Extracted records START

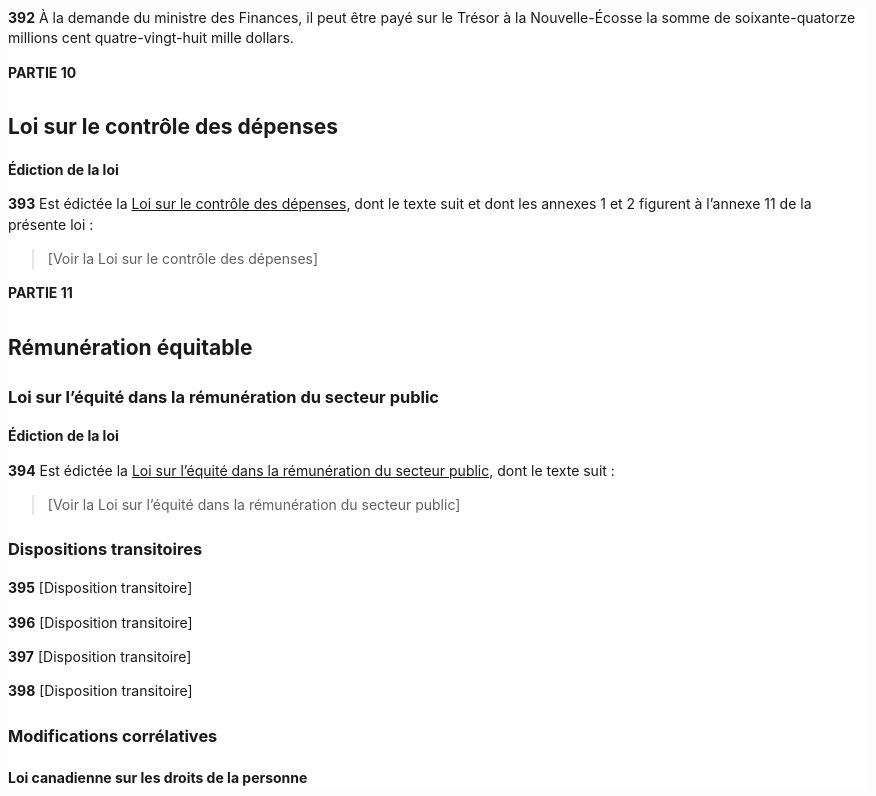 **392** À la demande du ministre des Finances, il peut être payé sur le Trésor à la Nouvelle-Écosse la somme de soixante-quatorze millions cent quatre-vingt-huit mille dollars.




**PARTIE 10** 
## Loi sur le contrôle des dépenses



**Édiction de la loi**

**393** Est édictée la [Loi sur le contrôle des dépenses](/fr/Lois/Lois%20du%20Canada/2009/ch.%202,%20art.%20393.md), dont le texte suit et dont les annexes 1 et 2 figurent à l’annexe 11 de la présente loi :
> [Voir la Loi sur le contrôle des dépenses]




**PARTIE 11** 
## Rémunération équitable



### Loi sur l’équité dans la rémunération du secteur public



**Édiction de la loi**

**394** Est édictée la [Loi sur l’équité dans la rémunération du secteur public](/fr/Lois/Lois%20du%20Canada/2009/ch.%202,%20art.%20394.md), dont le texte suit :
> [Voir la Loi sur l’équité dans la rémunération du secteur public]




### Dispositions transitoires


**395** [Disposition transitoire]



**396** [Disposition transitoire]



**397** [Disposition transitoire]



**398** [Disposition transitoire]




### Modifications corrélatives



#### Loi canadienne sur les droits de la personne

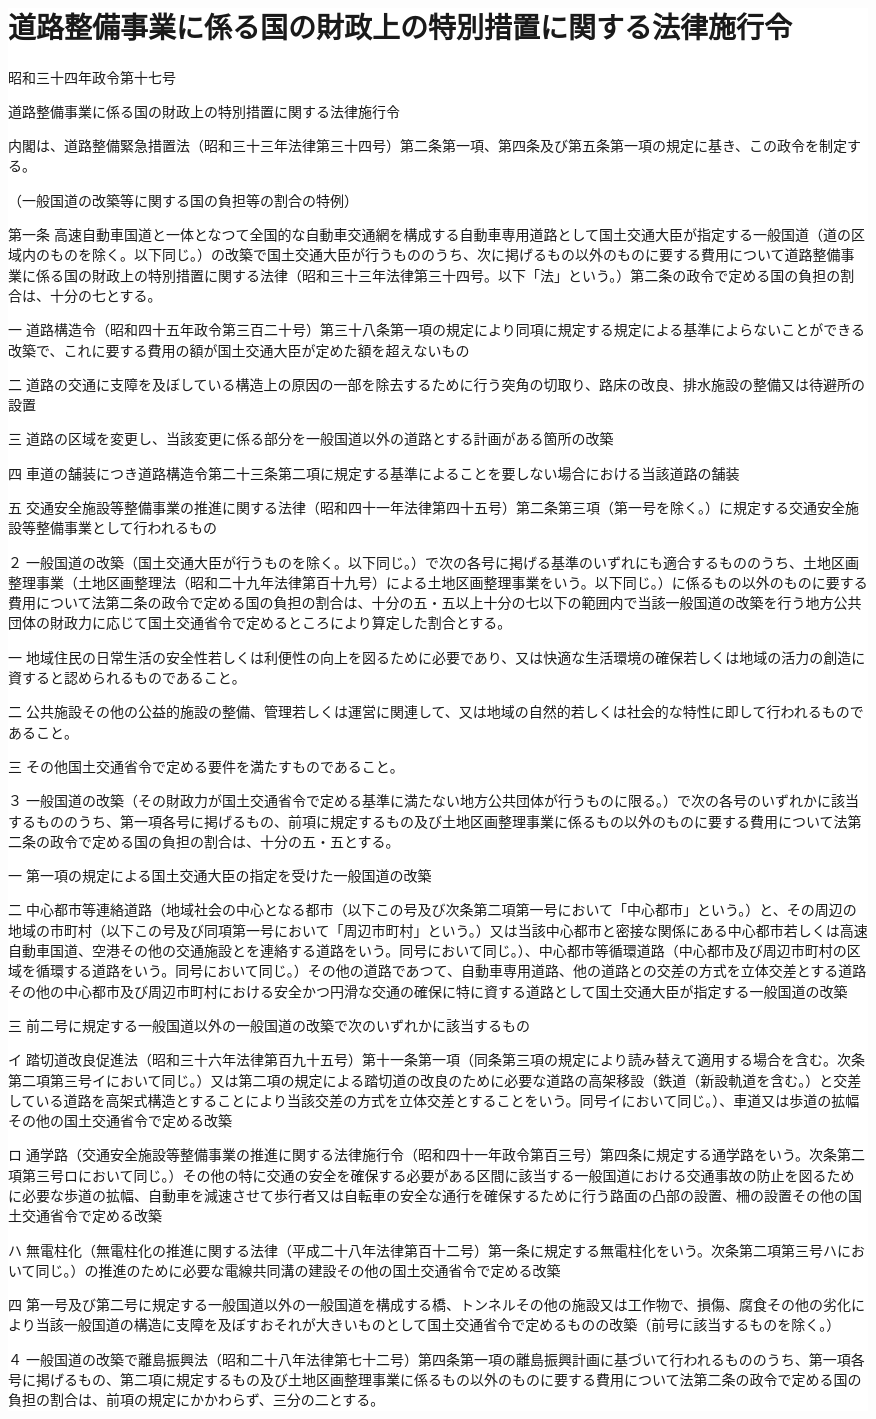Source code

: # 道路整備事業に係る国の財政上の特別措置に関する法律施行令

昭和三十四年政令第十七号

道路整備事業に係る国の財政上の特別措置に関する法律施行令

内閣は、道路整備緊急措置法（昭和三十三年法律第三十四号）第二条第一項、第四条及び第五条第一項の規定に基き、この政令を制定する。

（一般国道の改築等に関する国の負担等の割合の特例）

第一条 高速自動車国道と一体となつて全国的な自動車交通網を構成する自動車専用道路として国土交通大臣が指定する一般国道（道の区域内のものを除く。以下同じ。）の改築で国土交通大臣が行うもののうち、次に掲げるもの以外のものに要する費用について道路整備事業に係る国の財政上の特別措置に関する法律（昭和三十三年法律第三十四号。以下「法」という。）第二条の政令で定める国の負担の割合は、十分の七とする。

一 道路構造令（昭和四十五年政令第三百二十号）第三十八条第一項の規定により同項に規定する規定による基準によらないことができる改築で、これに要する費用の額が国土交通大臣が定めた額を超えないもの

二 道路の交通に支障を及ぼしている構造上の原因の一部を除去するために行う突角の切取り、路床の改良、排水施設の整備又は待避所の設置

三 道路の区域を変更し、当該変更に係る部分を一般国道以外の道路とする計画がある箇所の改築

四 車道の舗装につき道路構造令第二十三条第二項に規定する基準によることを要しない場合における当該道路の舗装

五 交通安全施設等整備事業の推進に関する法律（昭和四十一年法律第四十五号）第二条第三項（第一号を除く。）に規定する交通安全施設等整備事業として行われるもの

２ 一般国道の改築（国土交通大臣が行うものを除く。以下同じ。）で次の各号に掲げる基準のいずれにも適合するもののうち、土地区画整理事業（土地区画整理法（昭和二十九年法律第百十九号）による土地区画整理事業をいう。以下同じ。）に係るもの以外のものに要する費用について法第二条の政令で定める国の負担の割合は、十分の五・五以上十分の七以下の範囲内で当該一般国道の改築を行う地方公共団体の財政力に応じて国土交通省令で定めるところにより算定した割合とする。

一 地域住民の日常生活の安全性若しくは利便性の向上を図るために必要であり、又は快適な生活環境の確保若しくは地域の活力の創造に資すると認められるものであること。

二 公共施設その他の公益的施設の整備、管理若しくは運営に関連して、又は地域の自然的若しくは社会的な特性に即して行われるものであること。

三 その他国土交通省令で定める要件を満たすものであること。

３ 一般国道の改築（その財政力が国土交通省令で定める基準に満たない地方公共団体が行うものに限る。）で次の各号のいずれかに該当するもののうち、第一項各号に掲げるもの、前項に規定するもの及び土地区画整理事業に係るもの以外のものに要する費用について法第二条の政令で定める国の負担の割合は、十分の五・五とする。

一 第一項の規定による国土交通大臣の指定を受けた一般国道の改築

二 中心都市等連絡道路（地域社会の中心となる都市（以下この号及び次条第二項第一号において「中心都市」という。）と、その周辺の地域の市町村（以下この号及び同項第一号において「周辺市町村」という。）又は当該中心都市と密接な関係にある中心都市若しくは高速自動車国道、空港その他の交通施設とを連絡する道路をいう。同号において同じ。）、中心都市等循環道路（中心都市及び周辺市町村の区域を循環する道路をいう。同号において同じ。）その他の道路であつて、自動車専用道路、他の道路との交差の方式を立体交差とする道路その他の中心都市及び周辺市町村における安全かつ円滑な交通の確保に特に資する道路として国土交通大臣が指定する一般国道の改築

三 前二号に規定する一般国道以外の一般国道の改築で次のいずれかに該当するもの

イ 踏切道改良促進法（昭和三十六年法律第百九十五号）第十一条第一項（同条第三項の規定により読み替えて適用する場合を含む。次条第二項第三号イにおいて同じ。）又は第二項の規定による踏切道の改良のために必要な道路の高架移設（鉄道（新設軌道を含む。）と交差している道路を高架式構造とすることにより当該交差の方式を立体交差とすることをいう。同号イにおいて同じ。）、車道又は歩道の拡幅その他の国土交通省令で定める改築

ロ 通学路（交通安全施設等整備事業の推進に関する法律施行令（昭和四十一年政令第百三号）第四条に規定する通学路をいう。次条第二項第三号ロにおいて同じ。）その他の特に交通の安全を確保する必要がある区間に該当する一般国道における交通事故の防止を図るために必要な歩道の拡幅、自動車を減速させて歩行者又は自転車の安全な通行を確保するために行う路面の凸部の設置、柵の設置その他の国土交通省令で定める改築

ハ 無電柱化（無電柱化の推進に関する法律（平成二十八年法律第百十二号）第一条に規定する無電柱化をいう。次条第二項第三号ハにおいて同じ。）の推進のために必要な電線共同溝の建設その他の国土交通省令で定める改築

四 第一号及び第二号に規定する一般国道以外の一般国道を構成する橋、トンネルその他の施設又は工作物で、損傷、腐食その他の劣化により当該一般国道の構造に支障を及ぼすおそれが大きいものとして国土交通省令で定めるものの改築（前号に該当するものを除く。）

４ 一般国道の改築で離島振興法（昭和二十八年法律第七十二号）第四条第一項の離島振興計画に基づいて行われるもののうち、第一項各号に掲げるもの、第二項に規定するもの及び土地区画整理事業に係るもの以外のものに要する費用について法第二条の政令で定める国の負担の割合は、前項の規定にかかわらず、三分の二とする。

Extracted records END

The task
Retype every item above line for line, with the text unchanged, and leave the pictures out.

Solution for this task
 **392** À la demande du ministre des Finances, il peut être payé sur le Trésor à la Nouvelle-Écosse la somme de soixante-quatorze millions cent quatre-vingt-huit mille dollars.




**PARTIE 10** 
## Loi sur le contrôle des dépenses



**Édiction de la loi**

**393** Est édictée la [Loi sur le contrôle des dépenses](/fr/Lois/Lois%20du%20Canada/2009/ch.%202,%20art.%20393.md), dont le texte suit et dont les annexes 1 et 2 figurent à l’annexe 11 de la présente loi :
> [Voir la Loi sur le contrôle des dépenses]




**PARTIE 11** 
## Rémunération équitable



### Loi sur l’équité dans la rémunération du secteur public



**Édiction de la loi**

**394** Est édictée la [Loi sur l’équité dans la rémunération du secteur public](/fr/Lois/Lois%20du%20Canada/2009/ch.%202,%20art.%20394.md), dont le texte suit :
> [Voir la Loi sur l’équité dans la rémunération du secteur public]




### Dispositions transitoires


**395** [Disposition transitoire]



**396** [Disposition transitoire]



**397** [Disposition transitoire]



**398** [Disposition transitoire]




### Modifications corrélatives



#### Loi canadienne sur les droits de la personne

Source code

: # 道路整備事業に係る国の財政上の特別措置に関する法律施行令

昭和三十四年政令第十七号

道路整備事業に係る国の財政上の特別措置に関する法律施行令

内閣は、道路整備緊急措置法（昭和三十三年法律第三十四号）第二条第一項、第四条及び第五条第一項の規定に基き、この政令を制定する。

（一般国道の改築等に関する国の負担等の割合の特例）

第一条 高速自動車国道と一体となつて全国的な自動車交通網を構成する自動車専用道路として国土交通大臣が指定する一般国道（道の区域内のものを除く。以下同じ。）の改築で国土交通大臣が行うもののうち、次に掲げるもの以外のものに要する費用について道路整備事業に係る国の財政上の特別措置に関する法律（昭和三十三年法律第三十四号。以下「法」という。）第二条の政令で定める国の負担の割合は、十分の七とする。

一 道路構造令（昭和四十五年政令第三百二十号）第三十八条第一項の規定により同項に規定する規定による基準によらないことができる改築で、これに要する費用の額が国土交通大臣が定めた額を超えないもの

二 道路の交通に支障を及ぼしている構造上の原因の一部を除去するために行う突角の切取り、路床の改良、排水施設の整備又は待避所の設置

三 道路の区域を変更し、当該変更に係る部分を一般国道以外の道路とする計画がある箇所の改築

四 車道の舗装につき道路構造令第二十三条第二項に規定する基準によることを要しない場合における当該道路の舗装

五 交通安全施設等整備事業の推進に関する法律（昭和四十一年法律第四十五号）第二条第三項（第一号を除く。）に規定する交通安全施設等整備事業として行われるもの

２ 一般国道の改築（国土交通大臣が行うものを除く。以下同じ。）で次の各号に掲げる基準のいずれにも適合するもののうち、土地区画整理事業（土地区画整理法（昭和二十九年法律第百十九号）による土地区画整理事業をいう。以下同じ。）に係るもの以外のものに要する費用について法第二条の政令で定める国の負担の割合は、十分の五・五以上十分の七以下の範囲内で当該一般国道の改築を行う地方公共団体の財政力に応じて国土交通省令で定めるところにより算定した割合とする。

一 地域住民の日常生活の安全性若しくは利便性の向上を図るために必要であり、又は快適な生活環境の確保若しくは地域の活力の創造に資すると認められるものであること。

二 公共施設その他の公益的施設の整備、管理若しくは運営に関連して、又は地域の自然的若しくは社会的な特性に即して行われるものであること。

三 その他国土交通省令で定める要件を満たすものであること。

３ 一般国道の改築（その財政力が国土交通省令で定める基準に満たない地方公共団体が行うものに限る。）で次の各号のいずれかに該当するもののうち、第一項各号に掲げるもの、前項に規定するもの及び土地区画整理事業に係るもの以外のものに要する費用について法第二条の政令で定める国の負担の割合は、十分の五・五とする。

一 第一項の規定による国土交通大臣の指定を受けた一般国道の改築

二 中心都市等連絡道路（地域社会の中心となる都市（以下この号及び次条第二項第一号において「中心都市」という。）と、その周辺の地域の市町村（以下この号及び同項第一号において「周辺市町村」という。）又は当該中心都市と密接な関係にある中心都市若しくは高速自動車国道、空港その他の交通施設とを連絡する道路をいう。同号において同じ。）、中心都市等循環道路（中心都市及び周辺市町村の区域を循環する道路をいう。同号において同じ。）その他の道路であつて、自動車専用道路、他の道路との交差の方式を立体交差とする道路その他の中心都市及び周辺市町村における安全かつ円滑な交通の確保に特に資する道路として国土交通大臣が指定する一般国道の改築

三 前二号に規定する一般国道以外の一般国道の改築で次のいずれかに該当するもの

イ 踏切道改良促進法（昭和三十六年法律第百九十五号）第十一条第一項（同条第三項の規定により読み替えて適用する場合を含む。次条第二項第三号イにおいて同じ。）又は第二項の規定による踏切道の改良のために必要な道路の高架移設（鉄道（新設軌道を含む。）と交差している道路を高架式構造とすることにより当該交差の方式を立体交差とすることをいう。同号イにおいて同じ。）、車道又は歩道の拡幅その他の国土交通省令で定める改築

ロ 通学路（交通安全施設等整備事業の推進に関する法律施行令（昭和四十一年政令第百三号）第四条に規定する通学路をいう。次条第二項第三号ロにおいて同じ。）その他の特に交通の安全を確保する必要がある区間に該当する一般国道における交通事故の防止を図るために必要な歩道の拡幅、自動車を減速させて歩行者又は自転車の安全な通行を確保するために行う路面の凸部の設置、柵の設置その他の国土交通省令で定める改築

ハ 無電柱化（無電柱化の推進に関する法律（平成二十八年法律第百十二号）第一条に規定する無電柱化をいう。次条第二項第三号ハにおいて同じ。）の推進のために必要な電線共同溝の建設その他の国土交通省令で定める改築

四 第一号及び第二号に規定する一般国道以外の一般国道を構成する橋、トンネルその他の施設又は工作物で、損傷、腐食その他の劣化により当該一般国道の構造に支障を及ぼすおそれが大きいものとして国土交通省令で定めるものの改築（前号に該当するものを除く。）

４ 一般国道の改築で離島振興法（昭和二十八年法律第七十二号）第四条第一項の離島振興計画に基づいて行われるもののうち、第一項各号に掲げるもの、第二項に規定するもの及び土地区画整理事業に係るもの以外のものに要する費用について法第二条の政令で定める国の負担の割合は、前項の規定にかかわらず、三分の二とする。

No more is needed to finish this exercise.